- [PROBLEM STATEMENT]: No pictures, nothing altered: return the data below.

- [AVAILABLE DATA]:
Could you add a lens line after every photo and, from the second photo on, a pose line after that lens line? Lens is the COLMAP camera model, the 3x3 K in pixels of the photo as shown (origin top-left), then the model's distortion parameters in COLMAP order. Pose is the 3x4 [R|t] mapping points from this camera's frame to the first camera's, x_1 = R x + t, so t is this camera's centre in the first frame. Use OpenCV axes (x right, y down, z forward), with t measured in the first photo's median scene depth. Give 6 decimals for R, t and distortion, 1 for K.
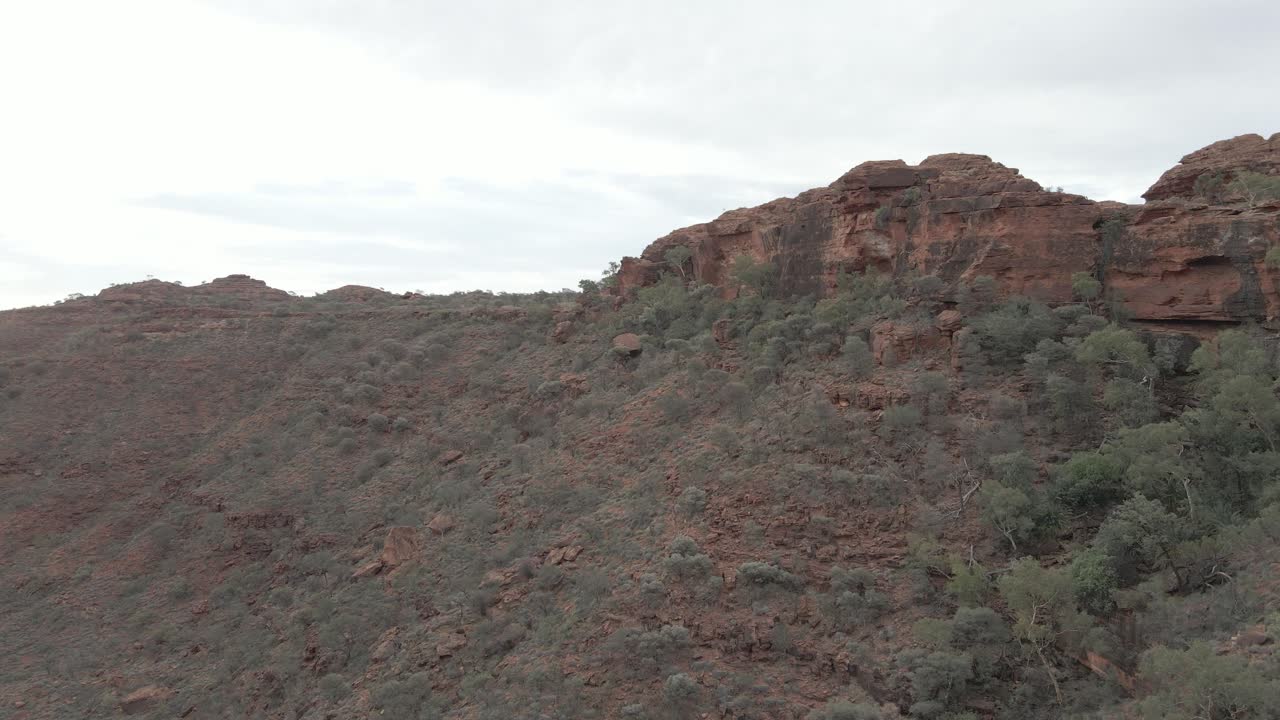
lens RADIAL K [[515.3, 0, 644.0], [0, 515.3, 357.8], [0, 0, 1]] dist [-0.003125, 0.002826]
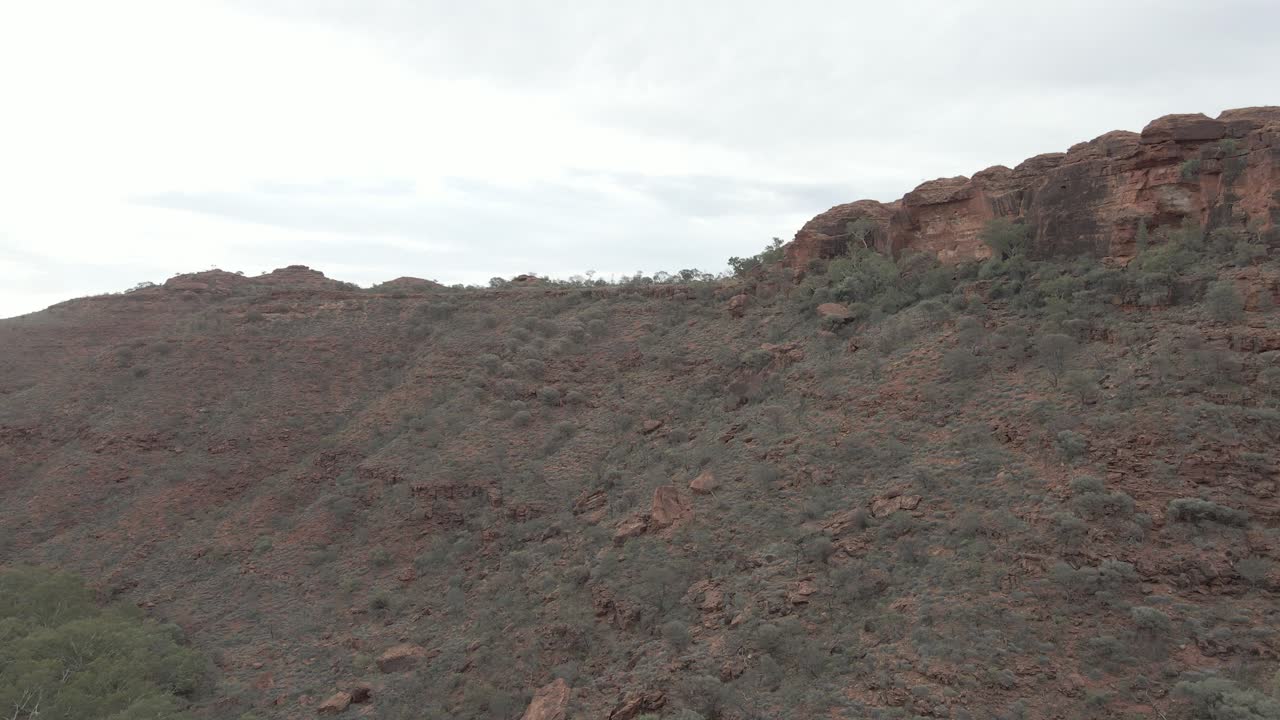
lens RADIAL K [[515.3, 0, 638.5], [0, 515.3, 360.4], [0, 0, 1]] dist [-0.003125, 0.002826]
pose [[0.999988, 0.003759, -0.003003, -0.373070], [-0.003754, 0.999991, 0.001754, 0.059568], [0.003009, -0.001743, 0.999994, 0.003059]]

- [WRITTEN REPLY]:
Could you add a lens line after every photo and, from the second photo on, a pose line after that lens line? Lens is the COLMAP camera model, the 3x3 K in pixels of the photo as shown (origin top-left), then the model's distortion parameters in COLMAP order. Pose is the 3x4 [R|t] mapping points from this camera's frame to the first camera's, x_1 = R x + t, so t is this camera's centre in the first frame. Use OpenCV axes (x right, y down, z forward), with t measured in the first photo's median scene depth. Give 6 decimals for R, t and distortion, 1 for K.
lens RADIAL K [[515.3, 0, 644.0], [0, 515.3, 357.8], [0, 0, 1]] dist [-0.003125, 0.002826]
lens RADIAL K [[515.3, 0, 638.5], [0, 515.3, 360.4], [0, 0, 1]] dist [-0.003125, 0.002826]
pose [[0.999988, 0.003759, -0.003003, -0.373070], [-0.003754, 0.999991, 0.001754, 0.059568], [0.003009, -0.001743, 0.999994, 0.003059]]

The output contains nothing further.